Christlicher Glaube (wie auch jeder andere „Glaube“) scheint mithilfe von Danz‘ Ansatz mit heutigem anthropologischem Denken kompatibel und „erschwinglich“ (vgl. z. B. 256) zu werden. Danz „manövriert“ sich damit zwar nicht ins „gesellschaftliche Abseits“ (88), aber m. E. ins theologische Aus. Um ihm zu entgehen, bleibt Danz nur das „Auch du-Argument“: Anderen Religionen/Weltanschauungen geht es nicht besser als dem Christentum.

Sollen aber die spezifischen Erkenntnisse und Möglichkeiten des christlichen Glaubens erkennbar bleiben, muss m. E. die theologische Selbstreflexion mit deren Explikation und nicht mit allgemeinen religionsphilosophischen Erwägungen einsetzen! Das gilt entsprechend auch für andere Religionen.

Verfügbare Daten:
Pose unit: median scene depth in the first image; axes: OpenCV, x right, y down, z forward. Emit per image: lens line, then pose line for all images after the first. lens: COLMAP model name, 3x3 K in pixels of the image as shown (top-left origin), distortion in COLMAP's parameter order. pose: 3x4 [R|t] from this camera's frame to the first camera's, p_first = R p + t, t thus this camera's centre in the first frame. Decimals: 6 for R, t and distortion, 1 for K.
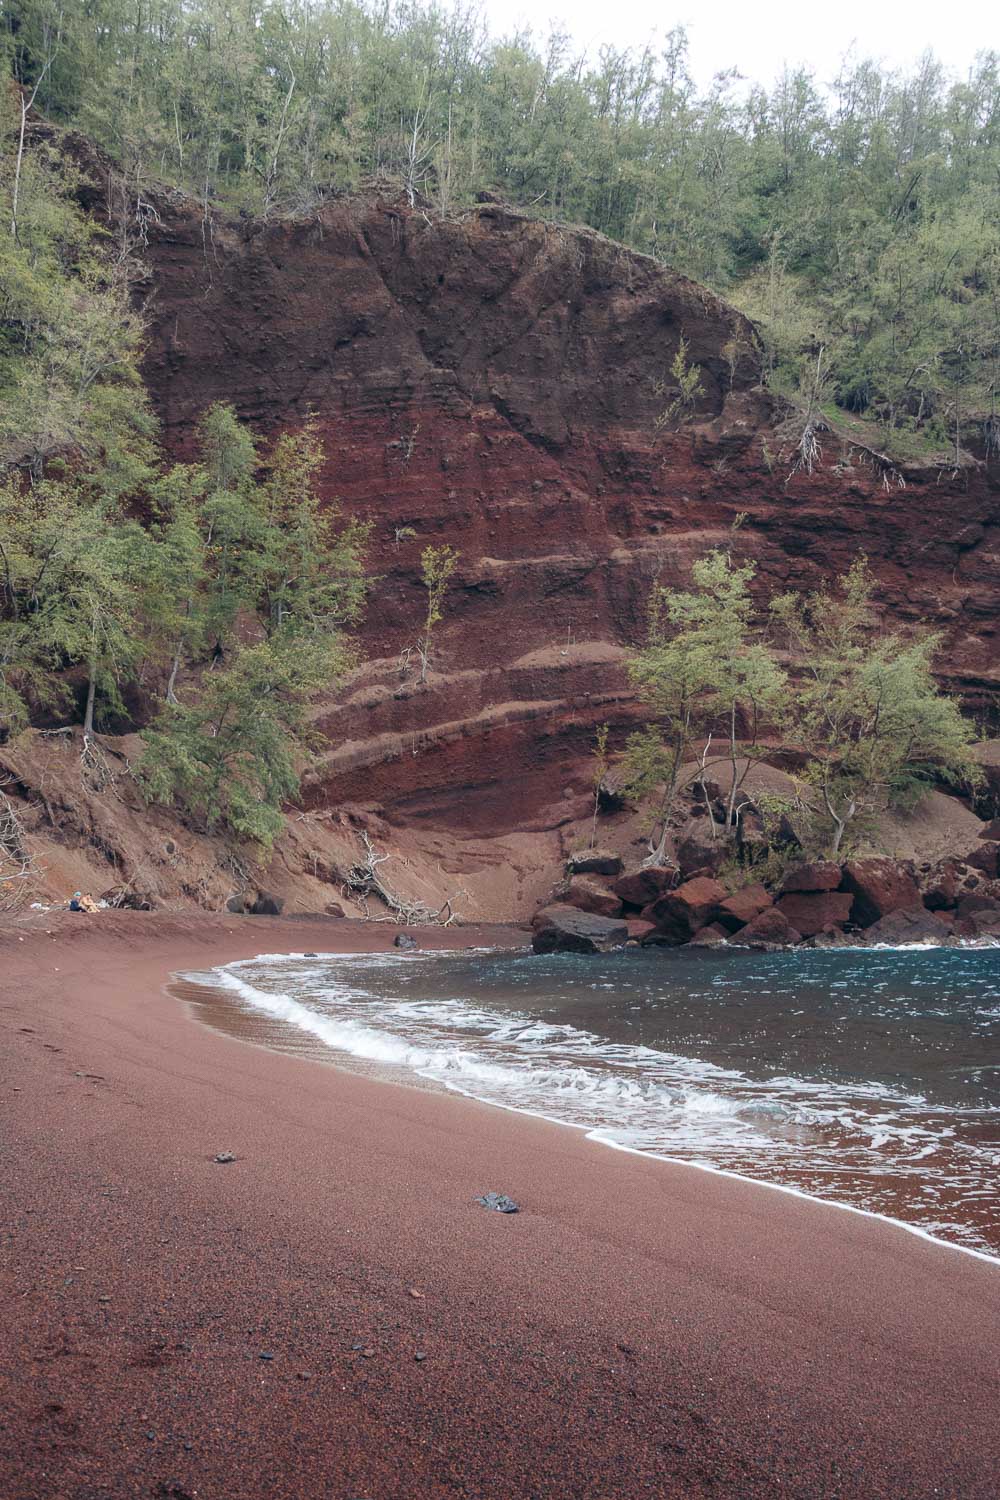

Aufgabenanforderungen:
(1) Gib den Textausschnitt zu Danz’ Ansatz wörtlich wieder, beginnend mit „Sollen aber die“ und weiter bis einschließlich „für andere Religionen.“.
(2) Setze den Textausschnitt zu Danz’ Ansatz im Anschluss an seinen letzten Satz fort.
Die Daten spielen hierfür keine Rolle.

Antworten je Aufgabe:
(1)
Sollen aber die spezifischen Erkenntnisse und Möglichkeiten des christlichen Glaubens erkennbar bleiben, muss m. E. die theologische Selbstreflexion mit deren Explikation und nicht mit allgemeinen religionsphilosophischen Erwägungen einsetzen! Das gilt entsprechend auch für andere Religionen.

(2)
Mitunter erscheinen Danz‘ Ausführungen als freies Spiel mit der Tradition, die freilich nur formale, nicht konstitutive inhaltliche Bedeutung bekommt. An manchen Stellen soll offenbar das Wörtchen „gleichsam“ (z. B. 11, 132, 134, 180 2x, 245, 283) überbrücken helfen. Grammatische Fehler bzw. Beziehungsfehler („schaffte“ statt „schuf“,129, „Zusammenhang von Gott und seinem Verstehen“, 236) und Tautologien (Kirche „vermittelt religiöse Kommunikation“, 251) begegnen hier und da. Didaktisch geglückt erscheinen mir die farblich unterlegten „Infoboxen“. Hilfreich ist das außerordentlich differenzierte Sach- und Personenregister.